The second conference and jamboree were held at Abu Qir, Egypt in the summer of 1956.

==List of Arab Scout Jamborees==

| Event | Location | Country | Date |
|---|---|---|---|
| 1st Arab Jamboree | Zabadani | Syria | 1954 |
| 2nd Arab Jamboree | Alexandria-Aboukir | Egypt | 1956 |
| 3rd Arab Jamboree-(III Pan-Arab Scout Jamboree) | Damascus | Syria | 1958 |
| 4th Arab Jamboree | Sousse | Tunisia | 1960 |
| 5th Arab Jamboree | Maamoura | Morocco | 1962 |
| 6th Arab Jamboree | Aboukir | Egypt | 1964 |
| 7th Arab Jamboree-(7th Pan-Arab Scout Jamboree and 1st Arab Girl Scout Camp) | Joudaim | Libya | 1966 |
| 8th Arab Jamboree | Sidi Fredj | Algeria | 1968 |
| 9th Arab Jamboree | Zabadani | Syria | 1970 |
| 10th Arab Jamboree | Mussal | Iraq | 1972 |
| 11th Arab Jamboree | Byblos | Lebanon | 1974 |
| 12th Arab Jamboree | Borj Cédria | Tunisia | 1976 |
| 13th Arab Jamboree | Maamoura | Morocco | 1978 |
| 14th Arab Jamboree | Joudaim | Libya | 1980 |
| 15th Arab Jamboree | Joudaim | Libya | 1982 |
| 16th Arab Jamboree | Sidi Fredj | Algeria | 1984 |
| 17th Arab Jamboree | Salalah | Oman | 1986 |
| 18th Arab Jamboree | Maamoura | Morocco | 1988 |
| 19th Arab Jamboree | Joudaim | Libya | 1990 |
| 20th Arab Jamboree | Cairo | Egypt | 1992 |
| 21st Arab Jamboree | Port Said | Egypt | 1994 |
| 22nd Arab Jamboree | Borj Cédria | Tunisia | 1996 |
| 23rd Arab Jamboree | Byblos | Lebanon | 1998 |
| 24th Arab Jamboree | Ta’if | Saudi Arabia | 2000 |
| 25th Arab Jamboree | Amman | Jordan | 2002 |
| 26th Arab Jamboree- | Joudaim | Libya | 2004 |
| 27th Arab Jamboree- | London | United Kingdom | 2007 |
| 28th Arab Jamboree | Borj Cédria | Tunisia | 2008 |
| 29th Arab Jamboree | Cairo | Egypt | 2010 |
| 30th Arab Jamboree | Alexandria+Aboukir | Egypt | 2012 |
| 31st Arab Jamboree | Amman | Jordan | 2015 |
| 32nd Arab Jamboree | Algiers + Blida+Tipaza | Algeria | 2018 |
| 33rd Arab Jamboree | Dubai | United Arab Emirates | 2023 |

== Girl Guides sub-camp ==
The Girl Guides have been a significant part of the Arab Scout Jamboree for many years. The first Arab Girl Scout Camp was held during the 7th Arab Jamboree in Joudaim, Libya in 1966. Since then, the Girl Guides have been an integral part of the event, with their sub-camp being a place for fostering friendship, exchanging experiences, developing national spirit, promoting the Scouting movement, developing leadership skills, and facilitating cultural exchange.

In 1974, the Eleventh Arab Scout Jamboree and Fifth Arab Girl Guide jamboree was held in Lebanon.
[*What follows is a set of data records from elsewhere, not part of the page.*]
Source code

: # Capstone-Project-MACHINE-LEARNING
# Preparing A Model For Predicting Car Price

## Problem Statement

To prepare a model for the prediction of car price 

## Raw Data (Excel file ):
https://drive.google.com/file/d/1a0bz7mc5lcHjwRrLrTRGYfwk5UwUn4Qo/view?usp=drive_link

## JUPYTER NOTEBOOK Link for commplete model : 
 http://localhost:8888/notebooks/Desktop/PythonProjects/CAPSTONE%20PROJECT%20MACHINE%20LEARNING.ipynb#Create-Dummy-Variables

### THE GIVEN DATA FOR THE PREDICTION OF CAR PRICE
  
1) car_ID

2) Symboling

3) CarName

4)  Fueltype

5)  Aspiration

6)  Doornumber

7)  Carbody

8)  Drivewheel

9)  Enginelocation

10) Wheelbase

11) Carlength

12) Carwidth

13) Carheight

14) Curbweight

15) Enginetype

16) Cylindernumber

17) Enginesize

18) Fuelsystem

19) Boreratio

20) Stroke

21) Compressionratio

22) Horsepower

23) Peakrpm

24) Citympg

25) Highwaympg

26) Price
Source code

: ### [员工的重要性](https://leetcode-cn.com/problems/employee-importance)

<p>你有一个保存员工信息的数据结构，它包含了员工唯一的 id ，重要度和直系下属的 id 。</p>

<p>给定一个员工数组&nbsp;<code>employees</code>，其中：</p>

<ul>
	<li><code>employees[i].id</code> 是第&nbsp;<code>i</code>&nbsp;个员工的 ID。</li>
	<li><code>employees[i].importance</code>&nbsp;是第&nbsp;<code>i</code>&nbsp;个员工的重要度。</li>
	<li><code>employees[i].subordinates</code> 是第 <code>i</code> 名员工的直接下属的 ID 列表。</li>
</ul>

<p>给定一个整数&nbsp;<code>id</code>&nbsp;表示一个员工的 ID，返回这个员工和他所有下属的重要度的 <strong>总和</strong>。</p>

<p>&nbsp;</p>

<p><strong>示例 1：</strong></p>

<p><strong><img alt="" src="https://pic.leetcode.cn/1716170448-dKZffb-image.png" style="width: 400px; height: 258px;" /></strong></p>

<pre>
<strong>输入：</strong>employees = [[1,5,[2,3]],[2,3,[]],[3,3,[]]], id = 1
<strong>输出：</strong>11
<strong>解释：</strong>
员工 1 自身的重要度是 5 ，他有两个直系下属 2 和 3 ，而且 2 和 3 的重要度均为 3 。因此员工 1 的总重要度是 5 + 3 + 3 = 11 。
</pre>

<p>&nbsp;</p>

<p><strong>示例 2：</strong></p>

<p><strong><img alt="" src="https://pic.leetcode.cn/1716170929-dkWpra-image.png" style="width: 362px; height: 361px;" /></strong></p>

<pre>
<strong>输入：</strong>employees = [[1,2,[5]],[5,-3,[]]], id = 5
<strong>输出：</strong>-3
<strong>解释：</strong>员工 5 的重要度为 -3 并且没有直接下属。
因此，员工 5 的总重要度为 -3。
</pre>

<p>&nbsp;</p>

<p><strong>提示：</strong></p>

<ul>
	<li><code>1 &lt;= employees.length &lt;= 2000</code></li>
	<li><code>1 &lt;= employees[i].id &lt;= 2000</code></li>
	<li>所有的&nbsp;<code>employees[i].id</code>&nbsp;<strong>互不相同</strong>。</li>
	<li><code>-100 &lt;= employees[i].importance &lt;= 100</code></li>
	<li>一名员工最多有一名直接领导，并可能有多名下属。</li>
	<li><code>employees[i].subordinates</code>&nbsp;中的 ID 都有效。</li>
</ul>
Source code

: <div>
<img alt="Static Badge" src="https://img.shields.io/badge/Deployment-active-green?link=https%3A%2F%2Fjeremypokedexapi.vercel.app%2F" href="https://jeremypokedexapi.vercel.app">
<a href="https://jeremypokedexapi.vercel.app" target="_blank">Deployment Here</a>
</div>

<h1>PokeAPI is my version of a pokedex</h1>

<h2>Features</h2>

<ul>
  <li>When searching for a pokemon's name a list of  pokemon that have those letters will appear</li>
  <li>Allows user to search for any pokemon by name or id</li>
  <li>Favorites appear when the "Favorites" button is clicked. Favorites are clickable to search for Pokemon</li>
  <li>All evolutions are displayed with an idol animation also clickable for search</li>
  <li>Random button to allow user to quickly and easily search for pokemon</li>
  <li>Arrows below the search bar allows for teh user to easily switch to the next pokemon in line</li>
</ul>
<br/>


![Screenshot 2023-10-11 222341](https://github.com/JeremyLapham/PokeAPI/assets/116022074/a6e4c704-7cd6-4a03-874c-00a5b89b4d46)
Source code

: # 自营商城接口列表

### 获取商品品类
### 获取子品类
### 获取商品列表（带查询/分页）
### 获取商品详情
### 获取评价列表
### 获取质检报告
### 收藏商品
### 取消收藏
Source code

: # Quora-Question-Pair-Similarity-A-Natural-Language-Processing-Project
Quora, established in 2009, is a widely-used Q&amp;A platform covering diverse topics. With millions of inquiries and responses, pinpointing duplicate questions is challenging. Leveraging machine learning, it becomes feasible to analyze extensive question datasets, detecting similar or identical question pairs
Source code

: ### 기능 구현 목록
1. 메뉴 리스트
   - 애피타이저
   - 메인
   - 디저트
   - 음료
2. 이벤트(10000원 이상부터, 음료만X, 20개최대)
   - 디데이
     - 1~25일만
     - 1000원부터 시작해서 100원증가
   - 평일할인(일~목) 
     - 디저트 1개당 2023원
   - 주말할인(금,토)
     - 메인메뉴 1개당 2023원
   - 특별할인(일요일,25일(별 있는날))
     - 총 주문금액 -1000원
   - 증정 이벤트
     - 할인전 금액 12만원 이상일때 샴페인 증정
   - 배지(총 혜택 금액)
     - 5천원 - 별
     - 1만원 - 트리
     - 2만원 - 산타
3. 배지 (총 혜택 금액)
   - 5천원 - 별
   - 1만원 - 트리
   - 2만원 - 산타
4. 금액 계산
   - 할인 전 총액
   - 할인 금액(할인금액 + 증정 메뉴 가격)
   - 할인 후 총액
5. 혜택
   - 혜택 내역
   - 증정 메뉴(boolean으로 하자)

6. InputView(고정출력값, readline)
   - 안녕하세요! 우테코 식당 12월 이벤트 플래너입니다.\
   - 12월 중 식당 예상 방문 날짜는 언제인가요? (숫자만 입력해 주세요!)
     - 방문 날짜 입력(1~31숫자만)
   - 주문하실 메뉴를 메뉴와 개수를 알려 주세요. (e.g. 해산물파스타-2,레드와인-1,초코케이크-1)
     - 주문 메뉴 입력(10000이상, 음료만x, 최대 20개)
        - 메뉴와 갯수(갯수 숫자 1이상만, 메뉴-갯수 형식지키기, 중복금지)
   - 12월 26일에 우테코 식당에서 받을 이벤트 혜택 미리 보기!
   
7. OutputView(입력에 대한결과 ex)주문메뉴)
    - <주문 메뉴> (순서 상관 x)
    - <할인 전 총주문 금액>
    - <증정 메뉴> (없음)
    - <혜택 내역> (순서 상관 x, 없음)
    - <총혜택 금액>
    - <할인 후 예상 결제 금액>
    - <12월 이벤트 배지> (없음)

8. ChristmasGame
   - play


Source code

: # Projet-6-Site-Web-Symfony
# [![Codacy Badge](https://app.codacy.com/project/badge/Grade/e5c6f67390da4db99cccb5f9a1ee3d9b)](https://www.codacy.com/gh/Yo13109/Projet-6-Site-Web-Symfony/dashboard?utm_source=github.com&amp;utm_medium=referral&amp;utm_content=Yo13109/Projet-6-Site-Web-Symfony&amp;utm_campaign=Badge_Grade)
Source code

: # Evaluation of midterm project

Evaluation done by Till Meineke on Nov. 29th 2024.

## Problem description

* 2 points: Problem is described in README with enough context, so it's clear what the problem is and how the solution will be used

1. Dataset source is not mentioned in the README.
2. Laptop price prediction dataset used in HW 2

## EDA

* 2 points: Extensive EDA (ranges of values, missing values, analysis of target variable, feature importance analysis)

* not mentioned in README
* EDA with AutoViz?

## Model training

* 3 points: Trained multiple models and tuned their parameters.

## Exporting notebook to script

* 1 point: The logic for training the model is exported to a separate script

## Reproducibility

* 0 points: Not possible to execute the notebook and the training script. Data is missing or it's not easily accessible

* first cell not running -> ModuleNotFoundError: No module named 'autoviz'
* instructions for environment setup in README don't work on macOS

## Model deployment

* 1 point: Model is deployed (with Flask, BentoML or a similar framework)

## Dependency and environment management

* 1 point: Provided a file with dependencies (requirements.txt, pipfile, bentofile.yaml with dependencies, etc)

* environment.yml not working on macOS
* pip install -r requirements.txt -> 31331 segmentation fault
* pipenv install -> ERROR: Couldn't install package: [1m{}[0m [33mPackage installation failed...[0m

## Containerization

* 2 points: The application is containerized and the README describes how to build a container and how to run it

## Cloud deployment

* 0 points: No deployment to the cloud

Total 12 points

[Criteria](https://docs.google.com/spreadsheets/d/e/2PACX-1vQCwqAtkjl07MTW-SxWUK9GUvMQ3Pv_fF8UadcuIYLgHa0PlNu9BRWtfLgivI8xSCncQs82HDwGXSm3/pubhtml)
The Girl Guides camped near the 18th-century Lebanese town Deir al-Qamar, and the event lasted eight days for the Girl Guides. The jamboree included traditional Scouting activities, national flag ceremonies, marching contests, bonfires, sports, handicraft classes, and displays.

In 1995, the Girl Guides Movement was established in the State of Qatar, and in 1996, the Girl Guides Movement in Qatar joined the Arab Girl Guides Association in the 14th Arab Conference, which was held in the Kingdom of Bahrain.

The Girl Guides Association of the United Arab Emirates, founded in 1973, became a full member of the World Association of Girl Guides and Girl Scouts in 1984. They have been participating in the Arab Scout Jamboree, organizing the Girl Guides sub-camp within this event.